Rock Creek flows northward from the Sapphire Mountains to its confluence with the Clark Fork River About 20 miles east of Missoula. Rock Creek Road parallels the waterway for most of its 40 some miles of state and private land. It is generally not a float river other than in late May and the month of June when water levels are high and the salmonfly hatch is going strong. It’s illegal to fish from a boat after July 1st. During the salmonfly hatch, the river tends to be crowded with lots of boats, but it usually doesn’t matter since every boat is usually whacking LOTS of fish. This creek can be very dangerous due to very fast water and midstream obstructions which can change daily. You can get into trouble in a hurry on Rock Creek. If you decide to do a Rock Creek float, you’ll be much better off in a raft than a driftboat just for safety reasons alone, not to mention most of the takeouts on the mid to lower end of the river require some type of portage.
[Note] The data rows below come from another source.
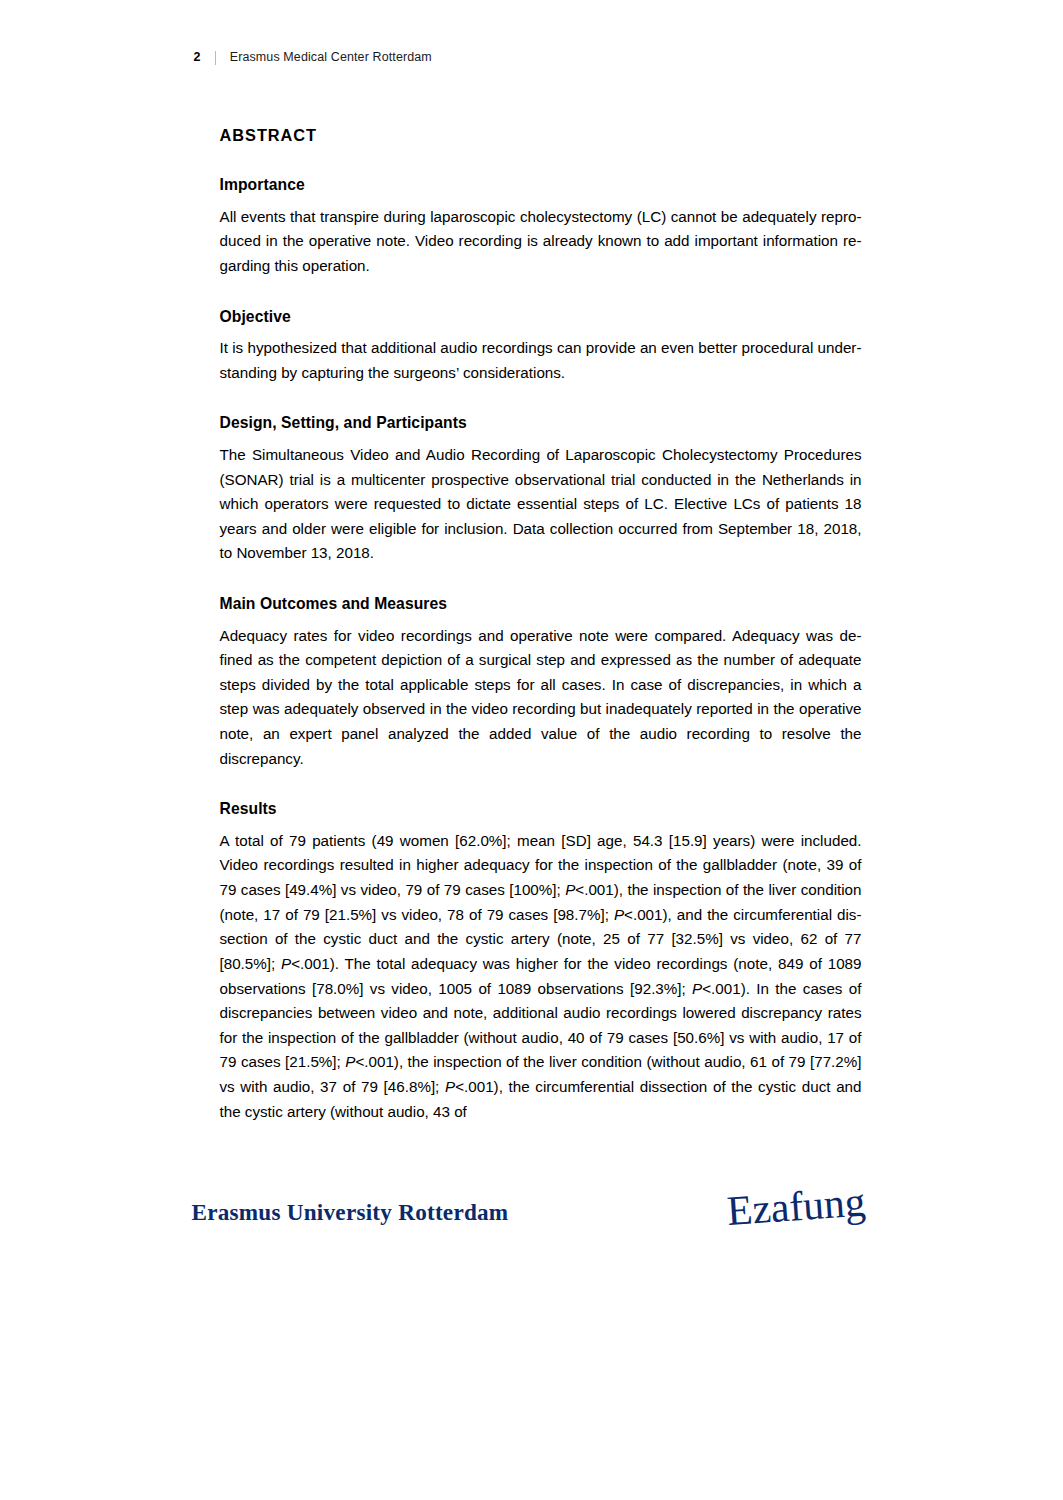2 Erasmus Medical Center Rotterdam
Abstract
Importance
All events that transpire during laparoscopic cholecystectomy (LC) cannot be adequately reproduced in the operative note. Video recording is already known to add important information regarding this operation.
Objective
It is hypothesized that additional audio recordings can provide an even better procedural understanding by capturing the surgeons’ considerations.
Design, Setting, and Participants
The Simultaneous Video and Audio Recording of Laparoscopic Cholecystectomy Procedures (SONAR) trial is a multicenter prospective observational trial conducted in the Netherlands in which operators were requested to dictate essential steps of LC. Elective LCs of patients 18 years and older were eligible for inclusion. Data collection occurred from September 18, 2018, to November 13, 2018.
Main Outcomes and Measures
Adequacy rates for video recordings and operative note were compared. Adequacy was defined as the competent depiction of a surgical step and expressed as the number of adequate steps divided by the total applicable steps for all cases. In case of discrepancies, in which a step was adequately observed in the video recording but inadequately reported in the operative note, an expert panel analyzed the added value of the audio recording to resolve the discrepancy.
Results
A total of 79 patients (49 women [62.0%]; mean [SD] age, 54.3 [15.9] years) were included. Video recordings resulted in higher adequacy for the inspection of the gallbladder (note, 39 of 79 cases [49.4%] vs video, 79 of 79 cases [100%]; P<.001), the inspection of the liver condition (note, 17 of 79 [21.5%] vs video, 78 of 79 cases [98.7%]; P<.001), and the circumferential dissection of the cystic duct and the cystic artery (note, 25 of 77 [32.5%] vs video, 62 of 77 [80.5%]; P<.001). The total adequacy was higher for the video recordings (note, 849 of 1089 observations [78.0%] vs video, 1005 of 1089 observations [92.3%]; P<.001). In the cases of discrepancies between video and note, additional audio recordings lowered discrepancy rates for the inspection of the gallbladder (without audio, 40 of 79 cases [50.6%] vs with audio, 17 of 79 cases [21.5%]; P<.001), the inspection of the liver condition (without audio, 61 of 79 [77.2%] vs with audio, 37 of 79 [46.8%]; P<.001), the circumferential dissection of the cystic duct and the cystic artery (without audio, 43 of
Erasmus University Rotterdam
Ezafung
During June when the hatch is out in force and the water is high, a 15 or 20 mile float is the norm. Gilles Bridge to Bitterroot Flat or the Concrete Bridge to Bitterroot Flat are both popular floats. If you decide to do a float on Rock Creek, make sure you check locally to see what the latest obstructions and remedies are. Map – Lower Creek
Map – Upper Creek
Major hatches: Rock Creek has excellent hatches of Skwala stoneflies, March Brown mayflies, salmonflies, green drakes, PMD’s, hoppers, October caddis, blue wing olives.